Die Leiche liegt da. Immer wieder ändert sie ihre Position - dreimal.

Die Leiche liegt da. Immer wieder ändert sie ihre Position - dreimal. Mit jedem neuen Stellungswechsel wird ihr Tod, ihr Selbstmord, unwirklicher, gleichzeitig dramatischer und ihr Mann hilfloser. Hilflos ist anfangs auch das Publikum in Klaus Gehres Inszenierung der Heiner-Müller-Texte "Herzstück / Todesanzeige" in der Brotfabrik (bis 10.3., 20 Uhr 30). Denn Gehre lässt den Zuschauer zunächst tatsächlich im Dunklen - sitzen. Als sich die Augen gerade an die Schwärze gewöhnen - Licht. Auf der Bühne steht eine Kiste, telefonzellengroß. Eine Art Kasperletheater, doch anstatt der Handpuppen hängt ein schwarz besockter Fuß in der Miniatur-Bühne.
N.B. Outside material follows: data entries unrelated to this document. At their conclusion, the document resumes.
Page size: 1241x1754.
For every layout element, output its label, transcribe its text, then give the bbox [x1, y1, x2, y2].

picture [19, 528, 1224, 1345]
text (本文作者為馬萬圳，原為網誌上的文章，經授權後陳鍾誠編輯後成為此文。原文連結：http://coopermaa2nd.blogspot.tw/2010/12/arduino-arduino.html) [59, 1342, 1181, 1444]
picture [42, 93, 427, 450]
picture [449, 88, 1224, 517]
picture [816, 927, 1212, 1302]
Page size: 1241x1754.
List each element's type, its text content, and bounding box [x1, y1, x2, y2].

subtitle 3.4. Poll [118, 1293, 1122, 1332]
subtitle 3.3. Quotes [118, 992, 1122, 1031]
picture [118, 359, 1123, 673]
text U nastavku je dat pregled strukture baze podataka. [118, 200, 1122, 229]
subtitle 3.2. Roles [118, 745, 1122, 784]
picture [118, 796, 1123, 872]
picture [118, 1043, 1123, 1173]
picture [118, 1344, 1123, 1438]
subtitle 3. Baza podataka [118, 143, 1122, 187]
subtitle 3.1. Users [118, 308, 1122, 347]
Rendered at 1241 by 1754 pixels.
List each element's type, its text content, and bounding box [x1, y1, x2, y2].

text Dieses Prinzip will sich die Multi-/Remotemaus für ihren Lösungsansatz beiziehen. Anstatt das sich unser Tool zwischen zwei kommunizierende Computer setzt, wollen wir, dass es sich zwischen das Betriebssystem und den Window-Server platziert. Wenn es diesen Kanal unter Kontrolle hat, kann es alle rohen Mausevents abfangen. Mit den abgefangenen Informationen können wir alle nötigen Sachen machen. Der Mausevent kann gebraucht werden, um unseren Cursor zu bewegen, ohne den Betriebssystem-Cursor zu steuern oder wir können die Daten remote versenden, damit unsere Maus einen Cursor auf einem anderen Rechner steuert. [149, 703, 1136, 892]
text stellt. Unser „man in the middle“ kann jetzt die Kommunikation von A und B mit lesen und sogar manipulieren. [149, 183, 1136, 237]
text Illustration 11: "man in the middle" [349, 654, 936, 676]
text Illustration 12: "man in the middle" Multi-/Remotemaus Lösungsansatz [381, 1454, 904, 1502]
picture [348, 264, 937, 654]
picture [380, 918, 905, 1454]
Ein zweiter gesellt sich hinzu. Die schwarze Sockenkampagne zeigt die Entstehungsgeschichte einer Beziehung und sie ist zu lang. Gehres Interpretation der "Todesanzeige" hätte dieser pantomimischen Einleitung gar nicht bedurft. Die Verzweiflung des Schriftstellers beim Anblick seiner toten Frau inszeniert Gehre aus verschiedenen Perspektiven.Damit nimmt der Regisseur geschickt die subtile Kälte Müllers auf, mit der dieser vom Auffinden seiner Frau Inge Müller berichtet hat. Die Auseinandersetzung des Dichters mit der geliebten Toten ist für Gehre mit der hilflosen Annäherung identisch, die Müller in "Herzstück" schildert. "Ihr Herz ist ein Ziegelstein - Aber es schlägt nur für Sie."